This is a guest post by Emma Lieberth.
The Iowa State Fair has become a rite of passage for candidates on both sides of the political isle vying for the highest office in the land. Presidential stump speeches on the fairgrounds are as popular of an attraction as the food on a stick and famous butter cow. Over the course of three hot and humid days, I took part in the festivities on behalf of the members of the National League of Cities (NLC). On the road to 2016 and beyond, we’re determined to make sure the concerns of local officials and the communities they serve are addressed by the candidates.
“Local officials in Iowa have more access to Presidential candidates than any other state in the country,” said Alan Kemp, Executive Director of the Iowa League of Cities. “The issues that NLC fights for are not partisan issues. These are important issues that matter to local governments across the country. It’s important for the 2016 candidates to hear from us.”
Several candidates took turns speaking at the Des Moines Register Soapbox while others just stopped by to visit with caucus-goers. The candidates largely spoke about their plans for healthcare, views on Planned Parenthood, immigration and threats to national security; and while these are critical issues that need to be addressed, I didn’t hear much about what their plans are here at home surrounding economic development, the country’s infrastructure and ways to improve public safety. In the recent 2015 State of the Cities Report released by NLC, economic development was the most commonly addressed topic in mayoral speeches followed by infrastructure and public safety.
As we get into the race for President, NLC is dedicated to being the voice for city leaders and bringing the conversation around local issues to the forefront of the 2016 race and reminding the next administration about the issues local officials face daily.
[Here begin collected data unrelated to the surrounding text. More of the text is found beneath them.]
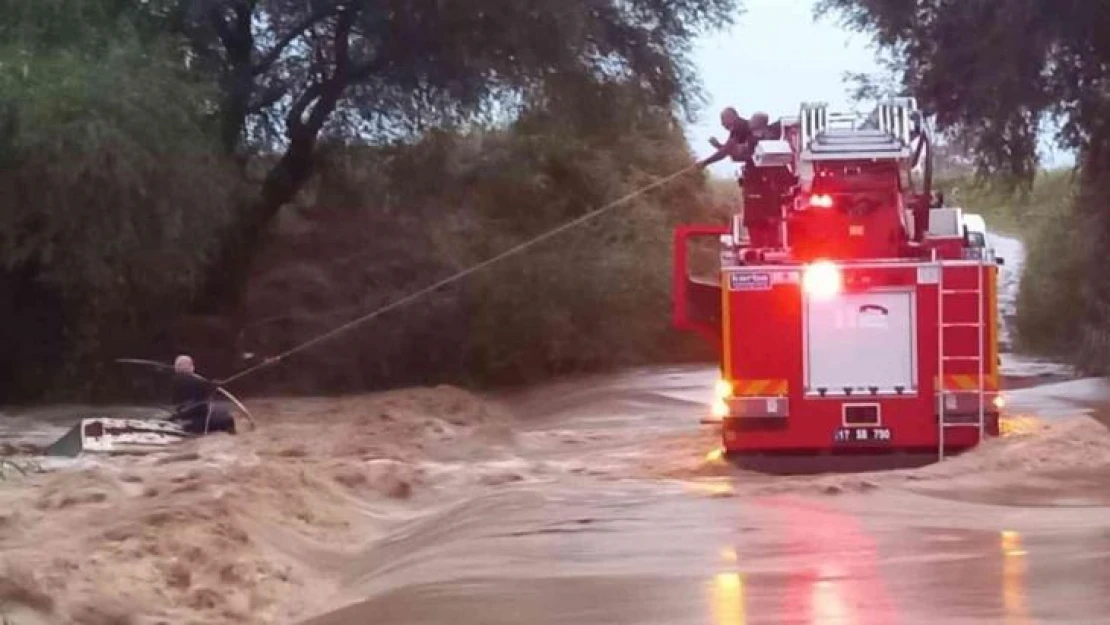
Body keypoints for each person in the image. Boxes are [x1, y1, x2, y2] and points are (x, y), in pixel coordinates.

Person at [170, 355, 236, 435]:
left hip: (185, 415)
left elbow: (205, 386)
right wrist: (214, 384)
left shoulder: (176, 380)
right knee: (228, 419)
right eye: (191, 364)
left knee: (220, 408)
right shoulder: (191, 380)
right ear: (189, 366)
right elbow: (206, 387)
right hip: (196, 416)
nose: (193, 366)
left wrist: (212, 384)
In March 2015, NLC President Ralph Becker, mayor, Salt Lake City, Utah, named a bipartisan group of 17 city officials and state municipal league executive directors to serve on the NLC 2016 Presidential Election Task Force. The goal of the task force is to raise the visibility of city issues during the presidential election cycle, the task force will develop an actionable plan that includes tools and resources for NLC members to engage candidates on city issues.
Next month, we will be releasing our platform on issues critical to local governments. NLC wants to be a resource for the every campaign on issues surrounding local governments and will be reminding the candidates of their importance. We encourage local officials around the country to join us – let’s speak up and let our voices be heard.